With this approach, I got 76% of wins, with an average of 3.8 guesses to find the correct word. Which Is not that different from weighting the letters, but in practice, for a human approach, is much easier to use.

Starting with a specific word

The last test I wanted to conduct was to see if starting with a specific word would give me better results than any of the previous attempts. This has been the most discussed thing around the game, with some saying that starting with words like "roate", "soare", "orate", or even some words that don't look like words but have a bunch of vowels like "adieu" or "aeons" will give better results. So, I want to put that under a test. I chose to stick to words that actually sound like words because in practice when playing, those are the words I usually try.

The code for this is basically forcing the first guess, and afterward falling back in the avoid repetition method, as it was the one yielding the best results so far. As I had more than 2300 words to consider, and I wanted to run each test 1000 times, this took ages to run. At this point, I regretted not watching out for performance in the code, but I was already committed and went the lazy way - multiprocessing the code.

Going by the numbers, the best word (and again, here I'm only considering words that are more common) to start the guesses is "prism", with 83.4% of victories. But other words like "stomp", "crisp", "sport", "blush", among others were still above 82% of victories. The average number of guesses ranged from 3.7 to 3.9. In total, about 110 words being chosen as first words gave it more than 80% of the wins.

That was very interesting to see because it actually raised the percentage of wins from a previously 76% in many cases, which I was not really expecting to be that different. Also, when checking the lowest scoring words, many words with repeated letters show up, like "queue", "jetty", "woozy", corroborating with the idea of prioritizing words with unique letters. These worst rating words only made about 64% of wins, with an average of 4 guesses.

The words I found in many of the articles are not considered as real-ish words by the game, in the sense they will never be answers to the daily challenges.
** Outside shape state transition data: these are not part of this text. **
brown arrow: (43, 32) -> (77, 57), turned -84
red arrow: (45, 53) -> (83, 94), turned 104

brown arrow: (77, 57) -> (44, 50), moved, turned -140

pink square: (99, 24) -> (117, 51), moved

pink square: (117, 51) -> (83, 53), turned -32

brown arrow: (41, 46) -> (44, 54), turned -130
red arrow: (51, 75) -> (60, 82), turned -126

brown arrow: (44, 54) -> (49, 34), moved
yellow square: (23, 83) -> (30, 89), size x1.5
But either way, I wanted to see how they would behave, and to my surprise, they did not that great compared to the words I found as the best ones to start. Using the word "roate" as a first guess gave 78.1% of wins, "orate", "adieu", "aeons" had between 77.2% and 77.6%, and "soare" only wins in 74.5% of the times.

Summary of attempts

	Naive	Smart-ish	Smart with common letters	Weighting letters	Avoiding repetitions at first	Starting with "prism"
Winning percentage	49.7	66.7	66.9	75	76	83.4
Average tries	4.1	4.1	4	3.7	3.8	3.8

Final thoughts and (possible) future work

At the end of the day, most approaches here are not practical unless you want to use a computer to solve the challenges which is basically taking out the fun of the game, but regardless, I had a lot of fun playing with the code, trying to tweak the algorithms to reach better results. There's still quite a lot of things I would like to try, for instance, perfecting the guesses to better distribute the possible letters when using an approach like avoiding the repetition and doing a frequency and placement analysis of the letters in the possible 5 letter words instead of using the generic frequency of letters in English. My gut feeling is that with better algorithms I could reach something around 90% or higher.
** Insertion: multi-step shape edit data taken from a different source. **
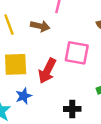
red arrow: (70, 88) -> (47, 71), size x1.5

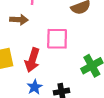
blue star: (24, 96) -> (35, 87), moved

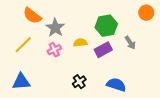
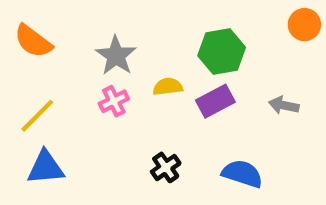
orange semicircle: (32, 16) -> (33, 41), moved
gray arrow: (130, 43) -> (284, 105), moved, turned 136
yellow line: (23, 45) -> (37, 116), moved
Also, recently a Wordle version in Brazilian Portuguese was released and I would like to see if the same approaches for the English version would work as well in Portuguese.
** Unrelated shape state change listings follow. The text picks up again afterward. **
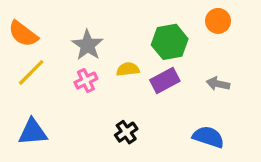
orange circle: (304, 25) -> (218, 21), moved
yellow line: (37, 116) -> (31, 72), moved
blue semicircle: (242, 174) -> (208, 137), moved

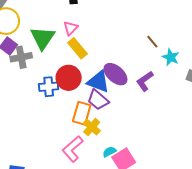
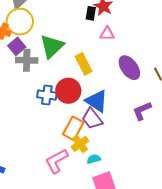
pink triangle: (71, 28) -> (107, 34), moved, turned 35
purple ellipse: (116, 74) -> (129, 68), moved
cyan semicircle: (109, 152) -> (94, 159), moved

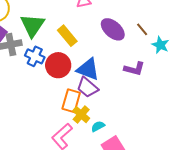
blue cross: (47, 95) -> (35, 56), moved, turned 30
purple L-shape: (142, 111) -> (134, 69), turned -130

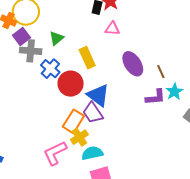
green triangle: (32, 25) -> (57, 38), size x0.6
purple L-shape: (134, 69) -> (155, 97), moved, turned -35
cyan semicircle: (98, 126) -> (92, 153), size x1.5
Based on the not-so-great performance of some of the experiments, I would also consider redoing this in C++, just so I have a bit more room for longer and more expensive computations.

In a few weeks, given that I will not get tired of the game sooner than this, I also intend on returning to this code to see how much better or worst the algorithms are compared to my non-cheating-human-powered results. So far, for the few words I played, I'm doing much better than my best algorithm here as I haven't got any word wrong, but yes, it's too early to conclude I'm better than my computer.